The above code will return a 10000 character letter array with the described percentages.

Or you can do this dynamically as follows:

vals =rand(1,10000);
output= cell(size(vals));
letters2use = {'a','b','c','d'};
percentages = [0.1,0.5,0.2,0.2];
lowerBounds = [0,cumsum(percentages(1:end-1))];
upperBounds = cumsum(percentages);
for i = 1:numel(percentages)
    [output{vals > lowerBounds(i) & vals <= upperBounds(i)}] = deal(letters2use{i}) ;
end

UPDATE

The above code has no guarantee of a certain number of occurrences of each letter, however the following does. Since from your comment it seems you need exactly a certain number of each the following code should do that by randomly assigning letters around

numElements = 10000;
letters2use = {'a','b','c','d'};
percentages = [0.1,0.5,0.2,0.2];
numEach = round(percentages*numElements);
while sum(numEach) < numElements
   [~,idx] = max(mod(percentages*numElements,1));
   numEach(idx) = numEach(idx) + 1;
end
while sum(numEach) > numElements
   [~,idx] = min(mod(percentages*numElements,1));
   numEach(idx) = numEach(idx) - 1;
end
indices = randperm(numElements);
output = cell(size(indices));
lower = [0,cumsum(numEach(1:end-1))]+1;
upper = cumsum(numEach);
for i = 1:numel(lower)
    [output{indices(lower(i):upper(i))}] = deal(letters2use{i});
end
output
MZimmerman6
  • 8,445
  • 10
  • 40
  • 70
1

You could first create an array containing the relative numbers of each character defined by their relative probabilities.
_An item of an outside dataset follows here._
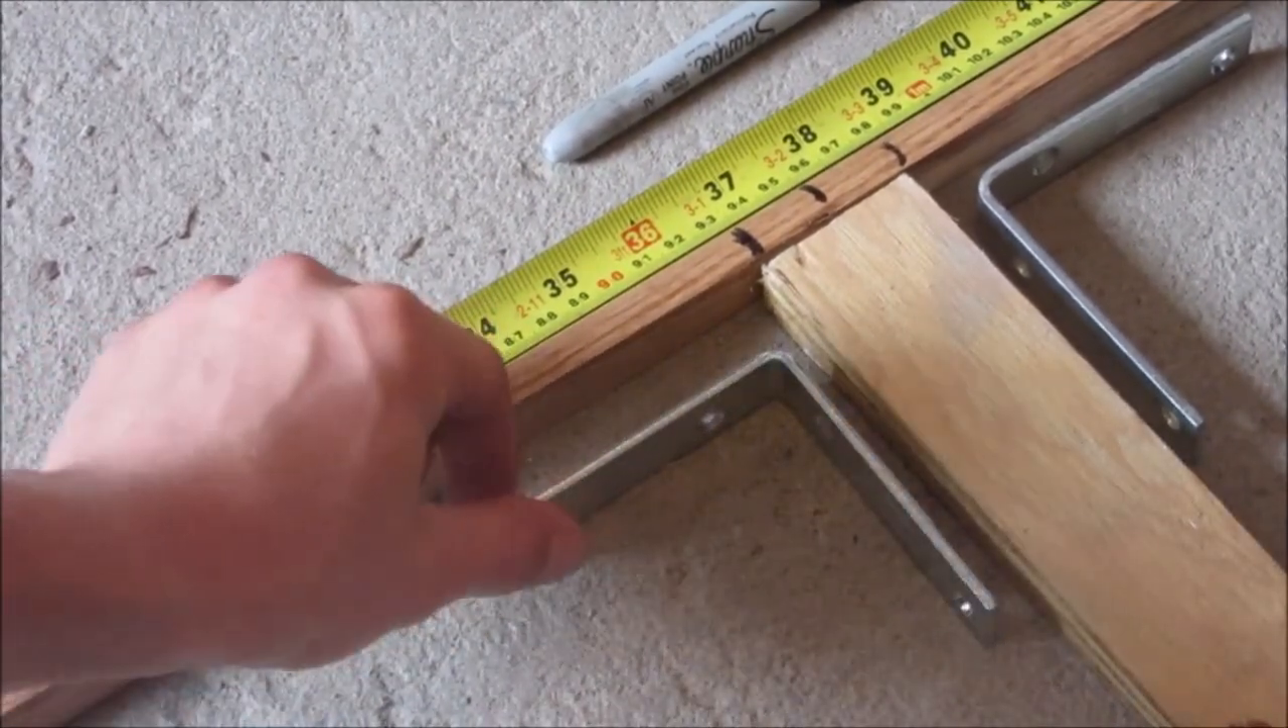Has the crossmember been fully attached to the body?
No.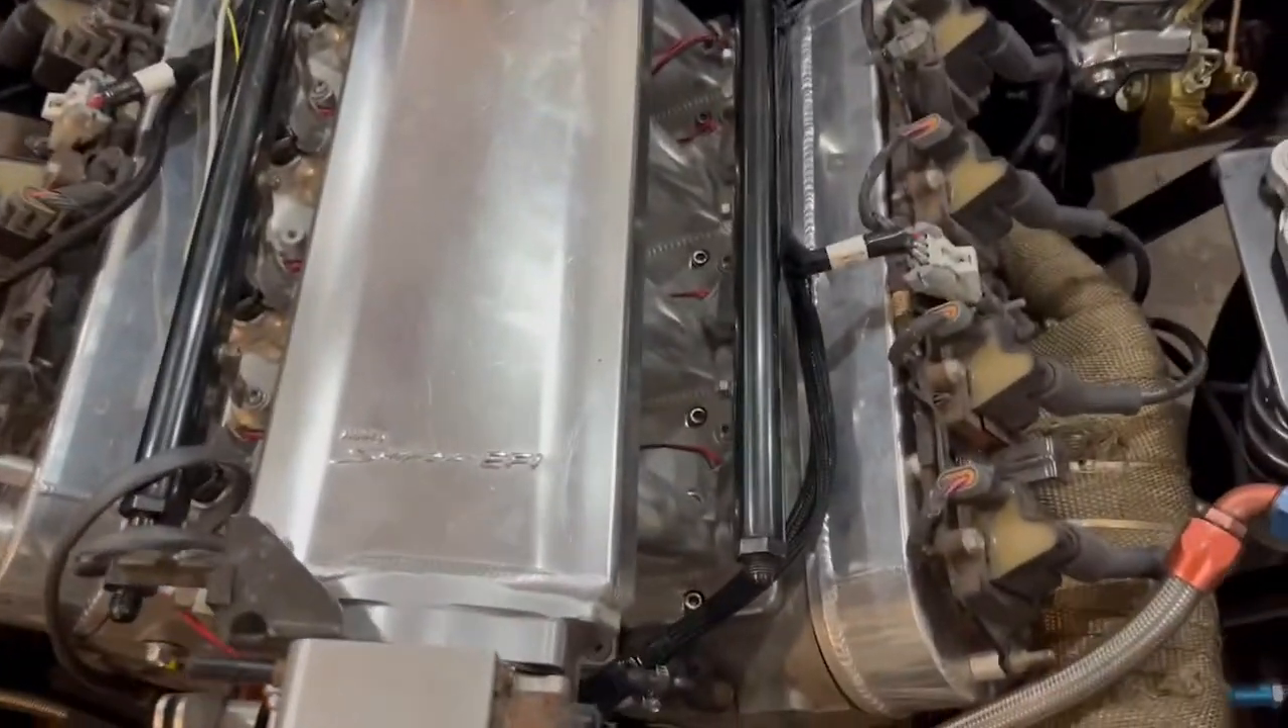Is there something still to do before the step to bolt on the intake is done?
No.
First set the max # of samples for any letter; doesn't have to be the same as the # of rand samples (later below):

maxSamplesEach = 100; 

Define the data for the problem:

strings = ['a' 'b' 'c' 'd'];
probabilty = [0.1 0.5 0.2 0.2];

Construct a sample space weighted by relative probabilities:

count = 0;
for k = 1:size(strings,2)
    for i = 1:probabilty(k)*maxSamplesEach
        count = count+1;
        totalSampleSpace(count) = strings(k);
    end 
end

Now define a range for the random numbers:

min = 1; 
max = count;

Now generate a 100 random numbers from a uniform distribution from the range defined above:

N = 100;
randomSelections = round(min + (max-min).*rand(1,N));

Now here are your random samples taken from the distribution:

randomSamples = totalSampleSpace(randomSelections);

Next just count them up:

for k = 1:size(strings,2)
    indices = [];
    indices = find(randomSamples == strings(k));
    disp(['Count samples for ', strings(k),' = ', num2str(size(indices,2))]);
end

Keep in mind that these results are statistical in nature so its highly unlikely that you will get the same relative contributions each time.

Example output:

Count samples for a = 11
Count samples for b = 49
Count samples for c = 19
Count samples for d = 21
Bruce Dean
  • 2,798
  • 2
  • 18
  • 30